## TASK PROMPT
Among the entries below, only the lines starting at the one with "engaging experience." and ending at the one with "specialist Manchester United", both included, are to be printed exactly.

DATASET RECORDS below:

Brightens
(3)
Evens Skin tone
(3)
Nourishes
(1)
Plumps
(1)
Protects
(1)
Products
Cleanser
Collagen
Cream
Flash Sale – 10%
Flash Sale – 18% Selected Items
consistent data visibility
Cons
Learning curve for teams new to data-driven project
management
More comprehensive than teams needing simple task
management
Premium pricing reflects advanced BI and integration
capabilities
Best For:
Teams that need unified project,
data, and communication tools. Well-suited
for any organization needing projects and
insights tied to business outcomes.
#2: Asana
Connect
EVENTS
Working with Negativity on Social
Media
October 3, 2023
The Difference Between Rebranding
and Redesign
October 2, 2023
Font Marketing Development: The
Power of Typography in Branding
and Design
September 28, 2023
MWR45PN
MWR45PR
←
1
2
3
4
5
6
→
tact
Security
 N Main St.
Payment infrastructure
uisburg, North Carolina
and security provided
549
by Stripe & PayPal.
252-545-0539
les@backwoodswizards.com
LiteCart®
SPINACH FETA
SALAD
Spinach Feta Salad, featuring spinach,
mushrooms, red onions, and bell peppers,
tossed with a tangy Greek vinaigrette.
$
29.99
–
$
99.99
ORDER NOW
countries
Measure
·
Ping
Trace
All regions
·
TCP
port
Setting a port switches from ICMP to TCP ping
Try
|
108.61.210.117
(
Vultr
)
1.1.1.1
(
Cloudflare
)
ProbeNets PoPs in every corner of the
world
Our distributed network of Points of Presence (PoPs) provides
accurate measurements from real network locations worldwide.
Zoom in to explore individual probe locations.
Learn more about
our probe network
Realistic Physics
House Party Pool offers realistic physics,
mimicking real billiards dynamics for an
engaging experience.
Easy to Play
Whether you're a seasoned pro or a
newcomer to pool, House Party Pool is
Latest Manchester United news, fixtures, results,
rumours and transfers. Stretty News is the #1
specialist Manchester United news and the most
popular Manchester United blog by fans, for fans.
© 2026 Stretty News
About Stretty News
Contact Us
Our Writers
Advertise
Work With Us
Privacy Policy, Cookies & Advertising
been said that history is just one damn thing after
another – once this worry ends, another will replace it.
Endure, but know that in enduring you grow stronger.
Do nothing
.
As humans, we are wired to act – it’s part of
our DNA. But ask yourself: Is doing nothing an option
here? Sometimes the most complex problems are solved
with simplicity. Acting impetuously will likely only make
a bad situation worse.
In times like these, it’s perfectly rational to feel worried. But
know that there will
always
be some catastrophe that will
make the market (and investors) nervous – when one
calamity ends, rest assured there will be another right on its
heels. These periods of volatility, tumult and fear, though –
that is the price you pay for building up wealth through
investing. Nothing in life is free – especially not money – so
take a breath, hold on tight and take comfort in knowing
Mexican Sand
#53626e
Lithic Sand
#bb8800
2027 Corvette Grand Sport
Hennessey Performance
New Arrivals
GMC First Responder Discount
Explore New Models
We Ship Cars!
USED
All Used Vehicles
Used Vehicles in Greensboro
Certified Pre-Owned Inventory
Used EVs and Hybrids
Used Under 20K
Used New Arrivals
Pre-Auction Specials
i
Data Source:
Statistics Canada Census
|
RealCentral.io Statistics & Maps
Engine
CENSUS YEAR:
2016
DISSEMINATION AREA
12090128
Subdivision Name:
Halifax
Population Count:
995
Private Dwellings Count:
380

End of DATASET RECORDS.

## FINISHED TASK
engaging experience.
Easy to Play
Whether you're a seasoned pro or a
newcomer to pool, House Party Pool is
Latest Manchester United news, fixtures, results,
rumours and transfers. Stretty News is the #1
specialist Manchester United news and the most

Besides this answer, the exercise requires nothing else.